Surfer sur l’atmosphère covidée
Oubliés les monstres et esprits poussiéreux. Pour faire peur, Alexandre Aja mise sur le futur. Au programme : dérives technologiques et humanité asservie par la science. Oxygène surf sur la science-fiction et tourne à la dystopie. L’univers de Liz, qui se résume aux deux mètres carrés d’un sarcophage cryogénique, rivalise de technologie. Une prison froide, ultra-médicalisée, aux lumières agressives. Pour seul compagnon, la captive a Milo, une intelligence artificielle peu coopérative. Une voix à la douceur glaçante, plus volontiers terrifiante que rassurante, campée par le timbre de Mathieu Almaric.
Réveillée par des éblouissements rougeâtres, étriquée dans un cocon, multi-branchée par des câbles et perfusions, Liz est prisonnière, confinée. Alexandre Aja navigue-t-il sur notre peur du futur ou sur nos angoisses du présent ? L’atmosphère anxiogène d’Oxygène n’est pas sans rappeler l’actualité. Un espace confiné, un virus destructeur, un monde fini en passe d’expirer, une obsession pour la colonisation, une course au progrès à l’heure où Thomas Pesquet nous photographie depuis l’espace. Si le réalisateur tire parti d’une année covidée dans le scénario, il a aussi su mettre à profit les contraintes sanitaires. Un seul décor, une seule actrice, un certain minimalisme et des rebondissements. Divertir dans deux mètres carrés, pousser les murs de l’imagination pour explorer toutes les possibilités d’un espace confiné, c’est le défi qu’a relevé Oxygène.
Des airs de Nolan
Oxygène, c’est d’abord une réalisation épatante. Pour accompagner les appels à l’aide de Liz, la bande-son virevolte, du piano aux chants envoûtants. Les lumières fusent agressivement. Les flashs mémoriels et psychotiques tranchent avec le décor unique de la capsule cryogénique. Le huis clos est rompu. De quoi alimenter tension et hypothèses. Les rats de laboratoire colonisent ainsi l’oeuvre. Alexandre Aja offre des sas de décompression à nos esprits en alerte, mettant en scène des moments de vie passée à la douceur rassurante. Des plans au ralenti attisent le mystère. On y voit des samares d’érable, ces petites feuilles aux hélices individuelles qui tournent et virevoltent dans leur chute, à l’image des structures moléculaires d’ADN. Seul bémol : le film manque de rythme, et peine à passionner dans la première partie.

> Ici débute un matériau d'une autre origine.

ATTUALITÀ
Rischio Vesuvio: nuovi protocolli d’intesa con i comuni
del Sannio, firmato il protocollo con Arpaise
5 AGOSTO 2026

Le scénario est parfaitement ficelé, avec des boucles, des grilles de lecture multiples, des indices dissimulés et des révélations à la Nolan. Mais la tension aurait pu être mieux maîtrisée. Le film aurait gagné à abréger les longueurs du début. Liz explore toutes les pistes. Elle rationalise et explique à voix haute ses hypothèses, quitte à miner le réalisme et la sincérité du film. Les premières minutes s’étirent jusqu’à frôler l’ennui. Si la première moitié du film s’éternise, les réponses apportées à mi-chemin nous plongent dans une nouvelle dimension. La course haletante à la survie reprend, le voyage au plus profond de soi renait. Mélanie Laurent redouble alors de talent, offrant un jeu d’actrice à faire pâlir la profession. Appels à l’aide désespérés et cris glaçants résonnent longtemps dans nos esprits. Oxygène, c’est une captivité qui sait captiver. De quoi combler les carences en frissons de la génération confinée.